Tentang cinta Allah, Allahlah yang lebih tahu. Namun pengetahuan tentang sesuatu, bisa kita peroleh dari sesuatu yang lain. Misalnya, jika di bawah sebuah pohon kelihatan ada buah yang terjatuh, maka dapat dikatakan bahwa mungkin sekali ada buah yang menggantung pada pohon itu. Tetapi jika di bawah pohon tidak ada buah, maka kita tidak mungkin bisa meyakini tentang adanya buah pada pohon itu.
Demikian pula, hubungan dan cinta manusia dengan saudara-saudaranya, yang Allah tanamkan; dari hal itu dapat diduga bahwa manusia semestinya juga cinta dengan Allah Ta’ala. Jadi orang yang menjaga hak-hak manusia dan menjaga hubungan baik dengan saudaranya, tentu ada cinta Allah Ta’ala padanya.
Lihatlah, hidup di dunia hanya sementara. Cepat atau lambat semua manusia akan mati. Pintu kubur selalu terbuka. Setiap manusia akan memasukinya pada waktu dan gilirannya masing-masing. Tidak ada jaminan umur, dan tidaklah kekal kehidupan ini. Orang mengharap bisa tetap hidup hingga enam bulan atau tiga bulan. Tetapi tidak ada yang bisa meyakinkan bahwa harapan itu pasti terjadi. Tidak ada yang meyakinkan, apakah kita akan tetap hidup atau tidak setelah melangkah satu langkah menuju langkah kedua. Inilah keadaan manusia yang tidak mengetahui kapan saat kematiannya. Kematian adalah hal yang pasti dan tidak bisa disangkal lagi. Manusia yang bijaksana wajib selalu siap untuk itu setiap waktu. Untuk itu, Allah berfirman dalam Quran Syarif:
walaa tamuutunna illaa wa antum muslimuun
“Dan janganlah kamu mati kecuali sebagai orang Islam.” (Ali ‘Imran, 3:102).
Sepanjang waktu, selama manusia belum bersih urusannya dengan Allah Ta’ala, dan belum memenuhi kedua macam hak, yakni hak Allah (haqullah) dan hak-hak hamba atau manusia (haququl ‘ibad), dia tidak akan berhasil.

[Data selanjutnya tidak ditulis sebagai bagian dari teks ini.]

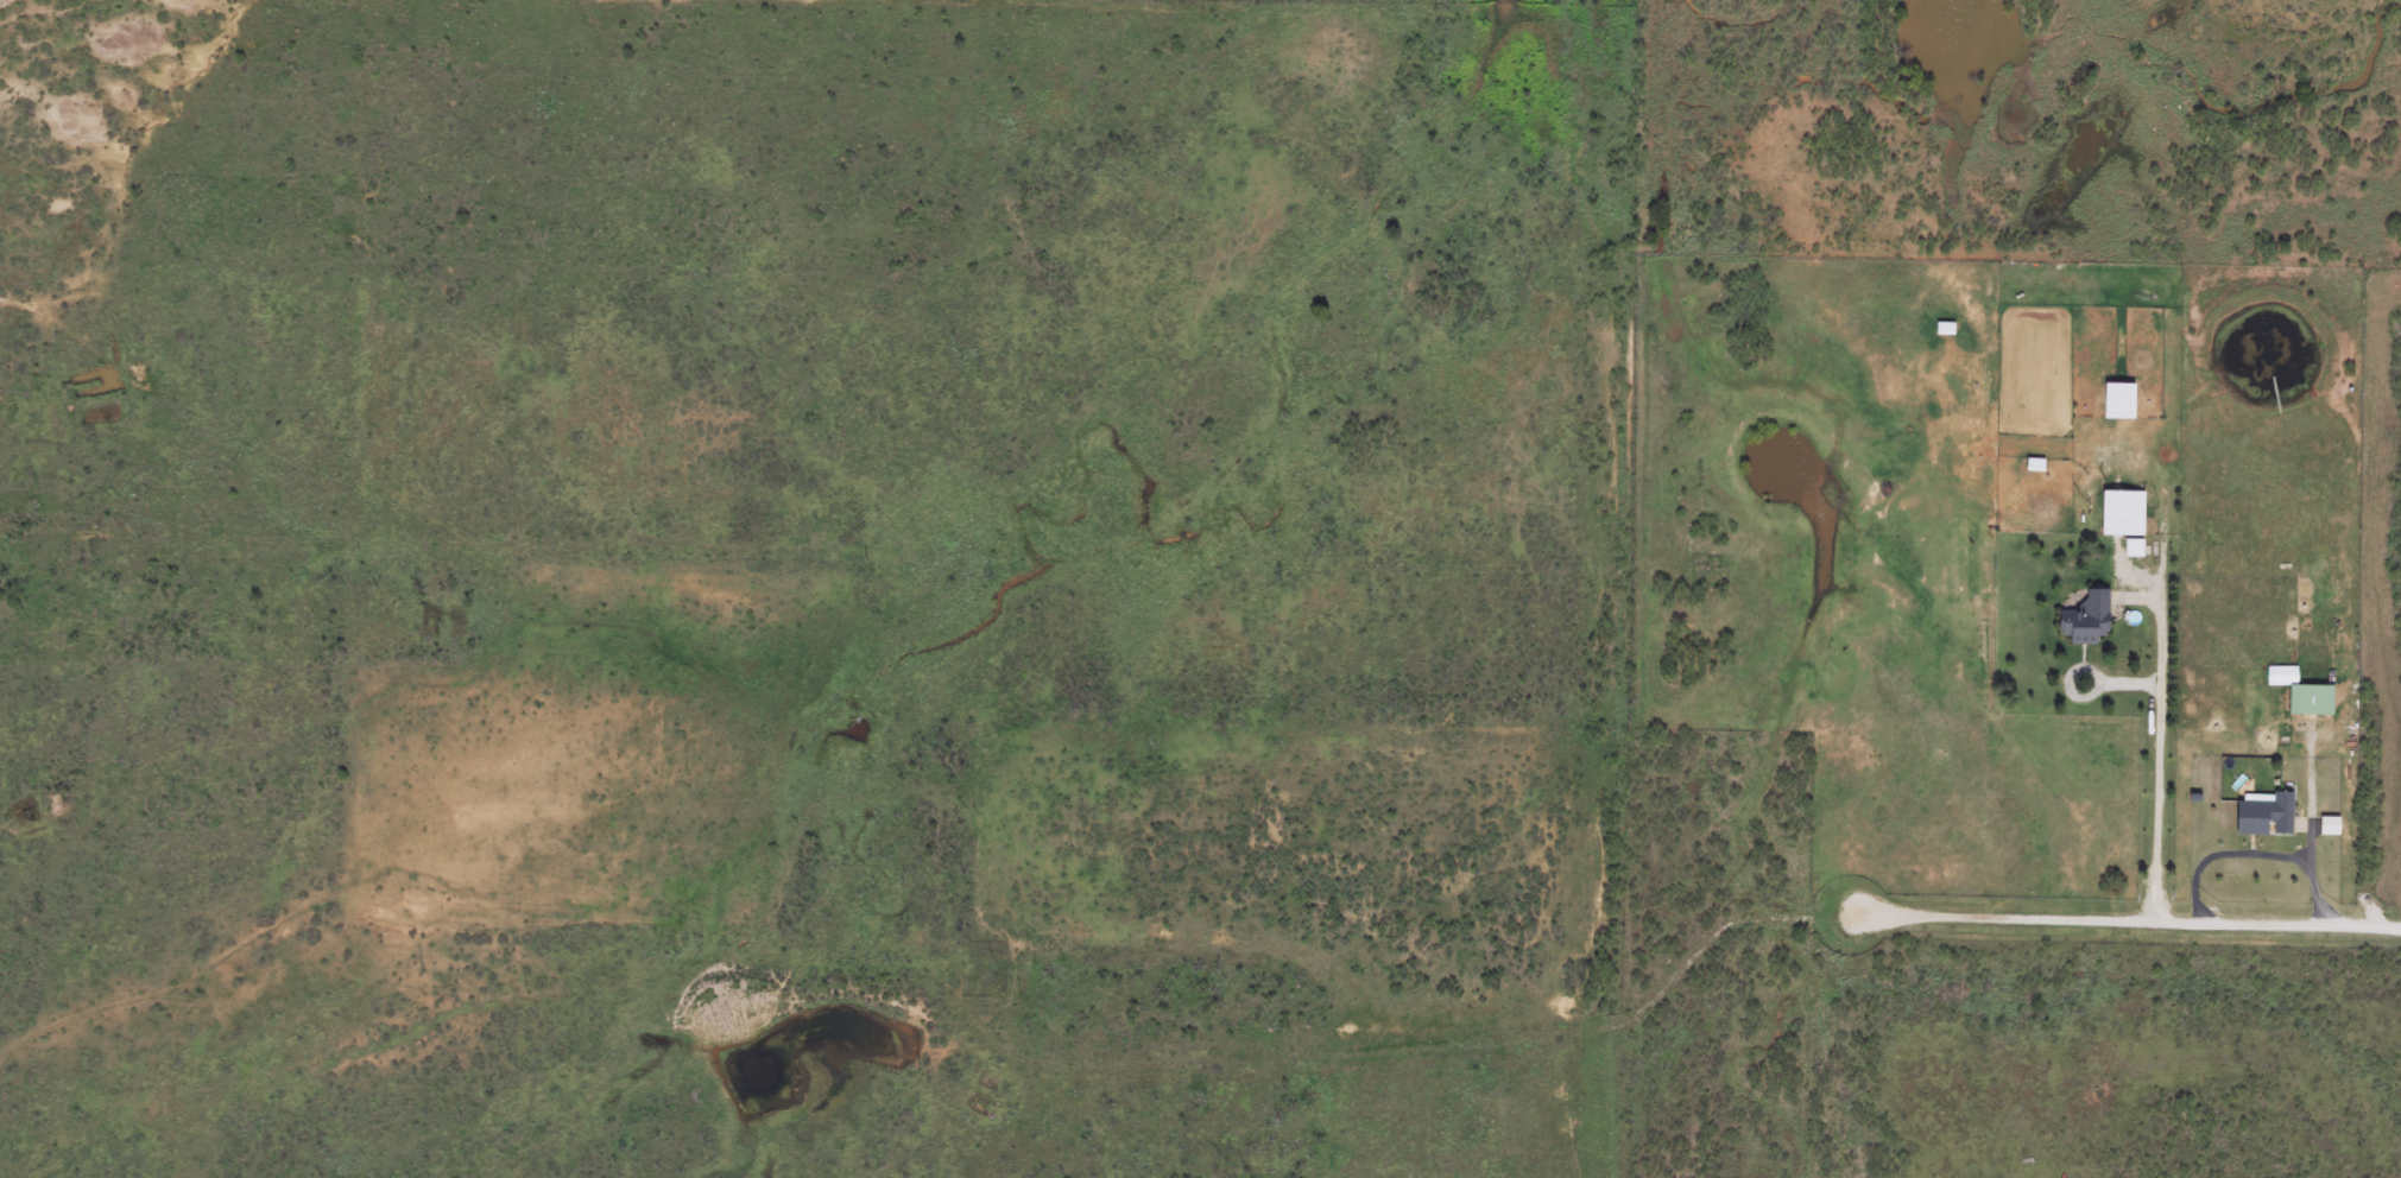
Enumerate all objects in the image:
building: (2115, 510)
building: (2086, 616)
building: (2309, 697)
building: (2265, 813)
road: (1860, 829)
road: (2226, 998)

Hak-hak hamba (manusia) ada dua macam. Pertama, hak manusia yang telah menjadi saudara seagama. Kedua, hak manusia pada umumnya, yang kita wajib bersimpati padanya.
Mengenai hak Allah Ta’ala, hak-Nya yang paling besar adalah, ibadah yang hanya untuk-Nya. Ibadah ini bukan berdasarkan tujuan pribadi. Bahkan seandainya tidak ada neraka dan surga, orang tetap beribadah kepada-Nya. Cinta sejati yang semestinya ada dari Sang Khalik kepada makhluk tidak berubah. Karena itu, dalam pemenuhan hak-Nya seharusnya tidak ada pertanyaan tentang neraka dan surga.
Dalam bersimpati dengan sesama manusia, selama seseorang tidak mau mendoakan untuk seorang musuh sekalipun, berarti hatinya tidak bersih sepenuhnya.
Ud’uunii astajib lakum, “Berdoalah kepada-Ku, Aku akan mengijabahi (doa) kamu.” (40:60). Dalam firman Allah ini, Allah Ta’ala tidak memasang penghalang, bahwa doa untuk musuh tidak akan dikabulkan. Sebaliknya, aku yakin, mendoakan musuh itu termasuk sunnah Nabi Muhammad saw. Umar bin Khattab r.a. menjadi muslim, karena Nabi Muhammad saw. sering berdoa untuk beliau. Oleh karena itu, janganlah dengan kebakhilan (doa) ada permusuhan pribadi dengan seseorang.
Sungguh, janganlah kita menjadi orang-orang yang merugikan dan menyusahkan. Allah Ta’ala sangat benci pada orang yang merugikan dan memusuhi orang lain dengan cara yang tidak benar, sebagaimana Dia tidak ingin disekutukan dengan siapa pun atau apa pun. Orang-orang yang menolak pun perlu didoakan, karena dengan cara itu bisa membersihkan hati dan meningkatkan keberanian. Oleh sebab itu, selama jemaat kami tidak mengupayakan cara itu, maka tidak akan ada bedanya dengan yang lain.
(Disarikan dari Malfuzat Ahmadiyyah, Hazrat Mirza Ghulam Ahmad, jld. 3a, hlm. 63-65).